# Does energy of explosion channelise?

Whenever there is an explosion inside a barrel of a gun, the bullet shoots off with the energy of explosion. My question is:

Suppose $E$ amount of energy is liberated from explosion. Then, does the bullet use almost all of this energy or only a fraction of it, as the rest of the energy goes into pushing against the walls of the barrel which is then just wasted as vibrational energy and then eventually into heat. I mean, does this mean that the bullet starts off with only,say, 1/6 of the total energy of explosion (considering the barrel to be cubical for over simplification).

• See the "Firearm energy efficiency" section of en.wikipedia.org/wiki/Physics_of_firearms for an energy breakdown of a typical small firearm. It claims that only 32% of the energy is converted to bullet kinetic energy. @JohnRennie: I thought the percentage would be higher, as you also suggest in your answer. – James Aug 19 '16 at 14:44

When the propellant explodes it creates a hot high pressure gas, and the pressure of this gas pushes the bullet along the barrel.

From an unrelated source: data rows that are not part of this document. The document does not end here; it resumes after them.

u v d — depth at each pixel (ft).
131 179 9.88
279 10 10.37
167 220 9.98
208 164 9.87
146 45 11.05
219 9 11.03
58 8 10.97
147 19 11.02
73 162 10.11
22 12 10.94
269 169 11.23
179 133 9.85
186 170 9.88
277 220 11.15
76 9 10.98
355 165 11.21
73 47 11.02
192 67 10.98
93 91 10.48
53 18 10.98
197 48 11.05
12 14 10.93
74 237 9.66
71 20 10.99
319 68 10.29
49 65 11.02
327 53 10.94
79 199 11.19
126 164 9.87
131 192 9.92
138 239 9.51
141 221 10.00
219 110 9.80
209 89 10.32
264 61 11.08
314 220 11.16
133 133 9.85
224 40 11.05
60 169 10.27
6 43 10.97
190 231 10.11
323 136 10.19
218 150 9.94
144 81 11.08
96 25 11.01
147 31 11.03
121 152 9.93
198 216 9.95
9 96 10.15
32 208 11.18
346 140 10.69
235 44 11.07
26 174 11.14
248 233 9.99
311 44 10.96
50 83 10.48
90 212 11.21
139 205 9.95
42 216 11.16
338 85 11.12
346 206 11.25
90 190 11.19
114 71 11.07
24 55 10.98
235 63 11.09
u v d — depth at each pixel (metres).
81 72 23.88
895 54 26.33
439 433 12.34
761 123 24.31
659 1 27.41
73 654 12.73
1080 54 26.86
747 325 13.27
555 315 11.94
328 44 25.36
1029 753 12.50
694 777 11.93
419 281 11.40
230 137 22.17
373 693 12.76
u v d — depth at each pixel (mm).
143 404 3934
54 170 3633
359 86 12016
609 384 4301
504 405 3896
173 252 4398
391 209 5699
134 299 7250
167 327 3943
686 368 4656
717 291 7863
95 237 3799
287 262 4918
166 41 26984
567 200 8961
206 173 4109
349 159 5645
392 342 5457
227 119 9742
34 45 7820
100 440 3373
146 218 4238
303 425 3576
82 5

The energy of the bullet is equal to the work done on it, so the energy at some distance $d$ along the barrel will be:

$$E = \tfrac{1}{2}mv^2 = A \int_0^d P(x)\,dx$$

where $A$ is the area of the bullet, though actually calculating the integral will be hard. The propellant does not burn instantly so the pressure is some complicated function of time as well as distance moved by the bullet. There will also be some frictional term to subtract from that energy, though this is likely to be a small correction.